If a line in the records below holds the word "with", copy it.

DATA RECORDS section start

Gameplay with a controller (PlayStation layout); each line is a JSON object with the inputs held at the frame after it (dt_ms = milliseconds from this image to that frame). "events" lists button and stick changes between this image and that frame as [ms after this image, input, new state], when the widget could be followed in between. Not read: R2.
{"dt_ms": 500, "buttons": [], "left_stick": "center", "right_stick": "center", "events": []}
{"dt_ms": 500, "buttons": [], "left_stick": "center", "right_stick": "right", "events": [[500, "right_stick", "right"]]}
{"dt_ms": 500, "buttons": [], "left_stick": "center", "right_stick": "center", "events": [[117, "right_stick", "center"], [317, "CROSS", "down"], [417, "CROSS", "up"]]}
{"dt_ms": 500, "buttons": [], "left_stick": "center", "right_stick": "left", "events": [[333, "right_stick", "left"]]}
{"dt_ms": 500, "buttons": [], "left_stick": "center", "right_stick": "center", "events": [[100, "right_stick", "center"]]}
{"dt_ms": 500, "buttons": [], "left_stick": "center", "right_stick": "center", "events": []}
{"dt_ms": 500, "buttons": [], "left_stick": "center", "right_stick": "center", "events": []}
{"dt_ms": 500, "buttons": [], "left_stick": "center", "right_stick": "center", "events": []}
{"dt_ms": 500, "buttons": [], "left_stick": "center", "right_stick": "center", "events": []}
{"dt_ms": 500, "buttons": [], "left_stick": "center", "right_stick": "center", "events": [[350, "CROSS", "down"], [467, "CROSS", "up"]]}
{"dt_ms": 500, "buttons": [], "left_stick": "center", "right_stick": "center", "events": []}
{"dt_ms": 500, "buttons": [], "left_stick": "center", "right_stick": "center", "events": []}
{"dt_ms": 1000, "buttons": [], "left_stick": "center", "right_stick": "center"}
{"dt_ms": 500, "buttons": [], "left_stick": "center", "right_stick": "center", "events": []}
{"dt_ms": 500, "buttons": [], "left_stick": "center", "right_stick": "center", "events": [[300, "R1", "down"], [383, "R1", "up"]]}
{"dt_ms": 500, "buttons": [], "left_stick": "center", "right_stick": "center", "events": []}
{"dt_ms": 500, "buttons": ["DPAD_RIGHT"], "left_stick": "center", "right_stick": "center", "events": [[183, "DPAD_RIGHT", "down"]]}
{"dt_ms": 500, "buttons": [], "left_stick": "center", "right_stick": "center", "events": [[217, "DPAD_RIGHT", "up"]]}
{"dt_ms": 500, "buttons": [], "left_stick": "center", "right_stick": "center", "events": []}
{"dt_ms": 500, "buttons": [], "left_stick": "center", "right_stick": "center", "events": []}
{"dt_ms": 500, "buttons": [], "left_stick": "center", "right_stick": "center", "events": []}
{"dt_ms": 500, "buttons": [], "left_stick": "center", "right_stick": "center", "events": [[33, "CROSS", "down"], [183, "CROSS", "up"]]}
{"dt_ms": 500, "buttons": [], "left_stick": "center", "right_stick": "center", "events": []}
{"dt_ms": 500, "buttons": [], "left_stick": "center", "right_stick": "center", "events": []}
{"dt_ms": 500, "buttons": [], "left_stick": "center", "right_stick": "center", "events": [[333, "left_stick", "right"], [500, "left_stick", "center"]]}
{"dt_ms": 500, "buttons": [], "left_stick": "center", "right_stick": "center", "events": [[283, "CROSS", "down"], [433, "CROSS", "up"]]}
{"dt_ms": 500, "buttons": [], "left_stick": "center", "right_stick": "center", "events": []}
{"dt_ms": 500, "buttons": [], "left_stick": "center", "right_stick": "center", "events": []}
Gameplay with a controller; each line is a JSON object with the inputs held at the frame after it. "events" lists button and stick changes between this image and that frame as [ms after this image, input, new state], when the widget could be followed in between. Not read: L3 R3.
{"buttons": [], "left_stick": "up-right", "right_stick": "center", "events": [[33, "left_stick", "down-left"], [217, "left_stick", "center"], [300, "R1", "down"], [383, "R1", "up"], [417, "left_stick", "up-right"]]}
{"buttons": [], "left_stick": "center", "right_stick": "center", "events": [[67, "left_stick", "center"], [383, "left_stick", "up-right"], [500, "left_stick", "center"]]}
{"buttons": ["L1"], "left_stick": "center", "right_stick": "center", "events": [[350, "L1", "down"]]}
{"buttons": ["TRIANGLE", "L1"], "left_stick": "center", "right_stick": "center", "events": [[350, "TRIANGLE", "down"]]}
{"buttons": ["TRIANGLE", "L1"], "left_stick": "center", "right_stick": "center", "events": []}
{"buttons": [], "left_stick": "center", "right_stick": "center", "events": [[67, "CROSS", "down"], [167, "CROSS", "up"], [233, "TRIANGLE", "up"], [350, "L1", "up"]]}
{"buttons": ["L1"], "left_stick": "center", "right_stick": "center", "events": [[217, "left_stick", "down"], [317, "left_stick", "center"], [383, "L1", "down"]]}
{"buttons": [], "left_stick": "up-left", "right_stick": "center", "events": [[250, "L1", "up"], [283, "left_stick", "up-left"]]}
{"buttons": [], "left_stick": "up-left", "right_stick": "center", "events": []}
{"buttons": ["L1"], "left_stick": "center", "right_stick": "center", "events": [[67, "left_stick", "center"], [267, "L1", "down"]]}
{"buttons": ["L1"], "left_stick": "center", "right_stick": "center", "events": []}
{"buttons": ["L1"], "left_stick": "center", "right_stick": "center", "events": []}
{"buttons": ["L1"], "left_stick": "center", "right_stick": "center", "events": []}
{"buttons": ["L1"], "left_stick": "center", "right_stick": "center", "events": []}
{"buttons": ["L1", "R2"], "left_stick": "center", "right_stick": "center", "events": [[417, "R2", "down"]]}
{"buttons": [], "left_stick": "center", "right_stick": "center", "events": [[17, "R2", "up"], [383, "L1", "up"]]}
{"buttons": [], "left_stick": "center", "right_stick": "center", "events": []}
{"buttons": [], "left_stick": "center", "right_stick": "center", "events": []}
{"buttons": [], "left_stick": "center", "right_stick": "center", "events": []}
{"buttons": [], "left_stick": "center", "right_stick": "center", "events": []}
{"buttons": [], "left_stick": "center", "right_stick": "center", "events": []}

DATA RECORDS section end

TASK OUTPUT
Gameplay with a controller (PlayStation layout); each line is a JSON object with the inputs held at the frame after it (dt_ms = milliseconds from this image to that frame). "events" lists button and stick changes between this image and that frame as [ms after this image, input, new state], when the widget could be followed in between. Not read: R2.
Gameplay with a controller; each line is a JSON object with the inputs held at the frame after it. "events" lists button and stick changes between this image and that frame as [ms after this image, input, new state], when the widget could be followed in between. Not read: L3 R3.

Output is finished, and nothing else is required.